SUAS TAREFAS:
a – Na entrevista com Hobsbawm, qual era a única obra humana que se podia ver do alto no começo da era das revoluções?
b – Escreva a continuação da entrevista com Hobsbawm a partir da última frase apresentada.
---------- TRECHO DA PÁGINA ----------
30 de set. de 2007

Hobsbawm prevê fim do império americano


Hobsbawm prevê fim do império americano

Folha - Em A Era das Revoluções, o sr. fez uma descrição do mundo no século 18. Se fosse fazer a mesma análise do mundo hoje, que aspectos seriam mais relevantes?

Eric Hobsbawm - Eu tentaria começar a descrevê-lo pelo que se pode ver do espaço. No começo da era das revoluções, o único resultado da ação do homem na Terra que podia ser visto do alto era a Grande Muralha da China. Agora podemos ver muito mais. A partir dos foguetes, se percebe o declínio das florestas, o tamanho e a luz das metrópoles, o reflexo de guerras e catástrofes. Se no século 18 sequer tínhamos uma visão global, agora podemos estar no espaço para conferi-la. Em segundo lugar, uma das grandes dificuldades do século 18, a de como ir de um lugar para o outro, passou por uma revolução sem precedentes. Também chamaria a atenção para o que justamente não se pode ver do espaço, a revolução sem precedentes que é a internet. E outros temas como o fim do campesinato e o novo lugar das mulheres. Mas estou muito velho pra um esforço desses...

Folha - Em seu novo livro, ao criticar a ação dos EUA no Iraque, o sr. diz que os valores ocidentais não podem ser simplesmente apresentados como ''importações tecnológicas cujos benefícios são imediatamente óbvios''. Em que momento o que era sonho virou pesadelo?

Hobsbawm - Sempre foi um pesadelo quando se fez uso de poder militar para exportar valores. As idéias podem viajar, mas não a bordo de tanques. Os ideais da Revolução Francesa se espalharam pela Espanha, pela América Latina e causaram grandes transformações políticas. Mas, quando a França quis exportar suas instituições à força, não teve sucesso. Quando uma intervenção não conta com certo consenso local, tende a fracassar. A idéia por trás de certo imperialismo dos direitos humanos era de que regimes tirânicos seriam tão imunes a influências externas que precisariam ser removidos pela força. Mas trata-se de uma concepção antiga, de um mundo pré-1989, pré-redemocratização de regiões como a América Latina.

Folha - O sr. diz que o objetivo de seu novo livro foi ajudar os jovens a enfrentar o século 21 com o pessimismo necessário. Por quê?

Hobsbawm - O fato é que as perspectivas não são boas. Não me refiro apenas à política internacional, mas também aos assuntos relacionados ao ambiente. Hoje já não se pode dizer tão seguramente, como nos séculos 19 e 20, que estamos num caminho de progresso. Questões como crise de energia e falta de água são reais. Outro processo que não vai parar é o da globalização, e talvez o preparo que se exija dos jovens é para que saibam como lidar com essa aceleração dramática.
---------- MATERIAL FORNECIDO ----------
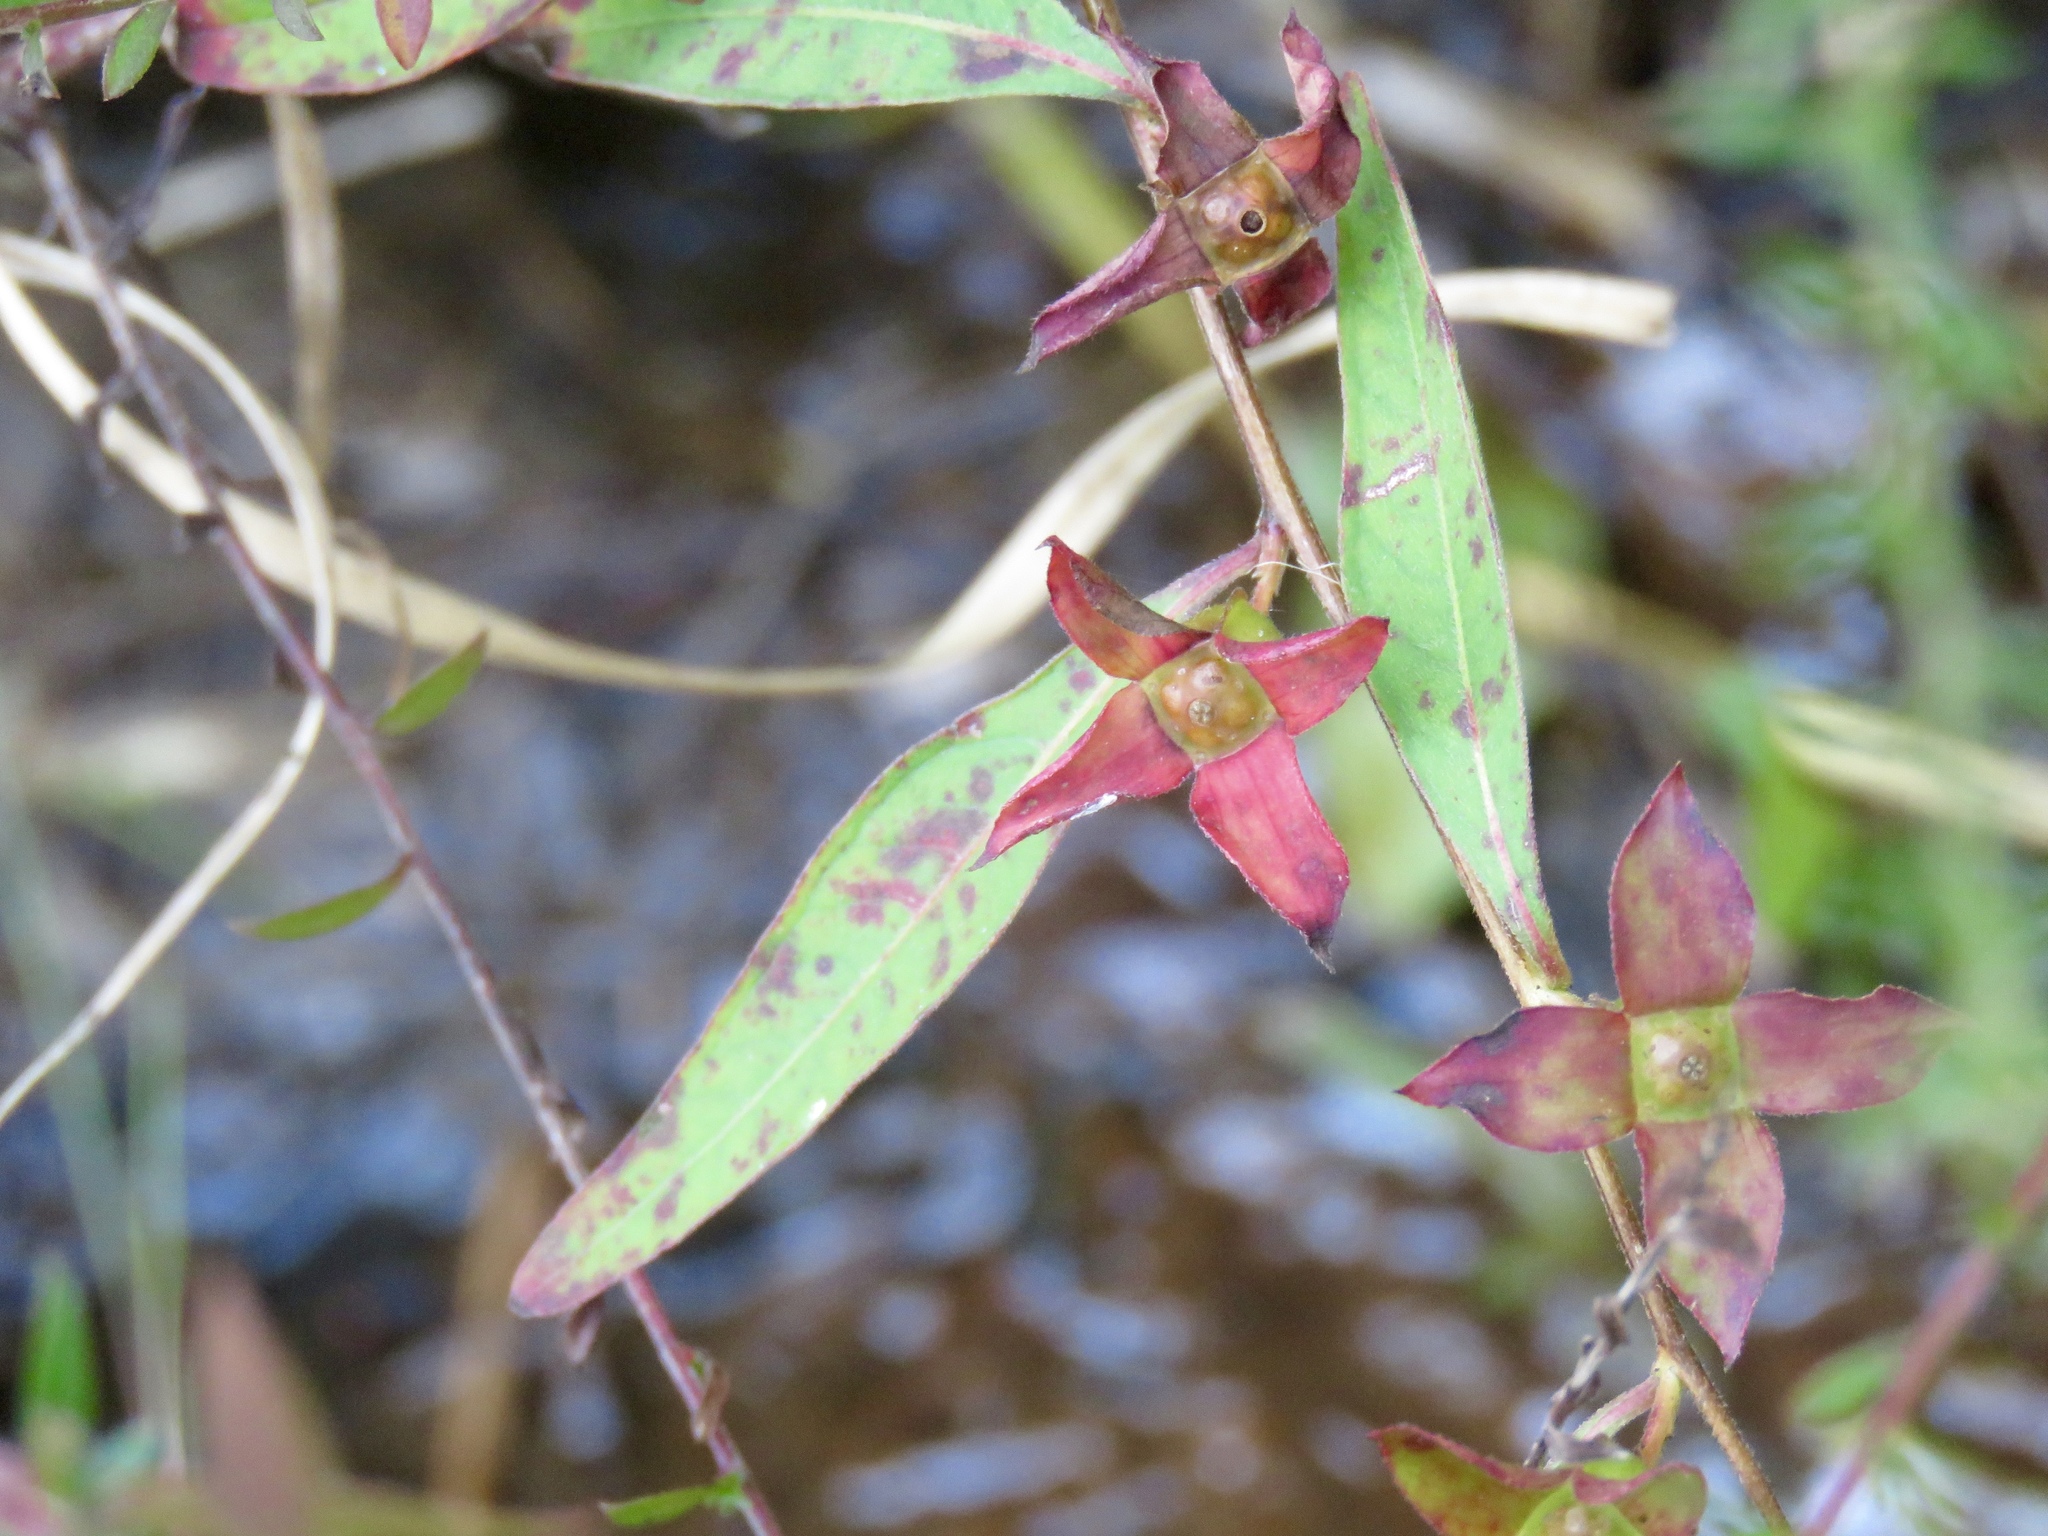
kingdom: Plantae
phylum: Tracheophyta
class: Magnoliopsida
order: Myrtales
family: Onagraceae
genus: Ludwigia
----------
OS RESULTADOS:
a – A Grande Muralha da China.

b –
Folha - O sr. disse que não é mais um comunista porque o comunismo já não está mais na agenda do mundo. Por que o anticomunismo está tomando formas tão agressivas?

Hobsbawm - O comunismo como movimento que conglomera muita gente já não existe. Não se trata mais de uma alternativa no Ocidente. A partir de 1989, passou a ser diferente. Com relação à China, por exemplo, o que quer que esteja acontecendo de errado lá não tem nada que ver com o comunismo. Também não acho que os trabalhadores que assinaram manifestos pelo comunismo no passado pensem que acreditaram num Deus que falhou. Apenas quiseram fazer uma opção, que não deu certo. Hoje, achar que o comunismo é um mal concreto é algo que está limitado ao meio intelectual. Mais especificamente, a intelectuais de países em que o comunismo foi muito influente no debate político. Então chegou um momento em que essas pessoas quiseram reagir contra, como se estivessem pedindo desculpas. Por exemplo, François Furet [historiador francês, autor de ''Pensando a Revolução Francesa''], quando o conheci, ele não era apenas um comunista, mas um enfático militante stalinista. E depois virou-se completamente.

Folha - No prefácio de seu novo livro o sr. diz que suas convicções políticas são indestrutíveis.

Hobsbawm - Sim, minha convicção de ser de esquerda continua. Me posiciono fortemente contra o imperialismo e contra as forças que acham que fazem um bem a outros países ao invadi-los, e contra a tendência de pessoas que, por serem brancas, são superiores. Essas certezas eu não abandono. Mas algumas das minhas convicções mudaram. Não creio mais que o comunismo como foi aplicado poderia dar certo. E não sou mais revolucionário.

Porém, não acho que tenha sido mau para mim e para minha geração termos sido revolucionários. Cresci na Alemanha de Hitler, sempre odiarei totalitarismos.

Folha - O sr. diz no livro que uma chave para entender o que há de diferente no império norte-americano é que os outros grandes impérios do passado sabiam que não eram os únicos, no tempo em que exerceram o poder, e nenhum ambicionou uma dominação global. O que essa diferença revela?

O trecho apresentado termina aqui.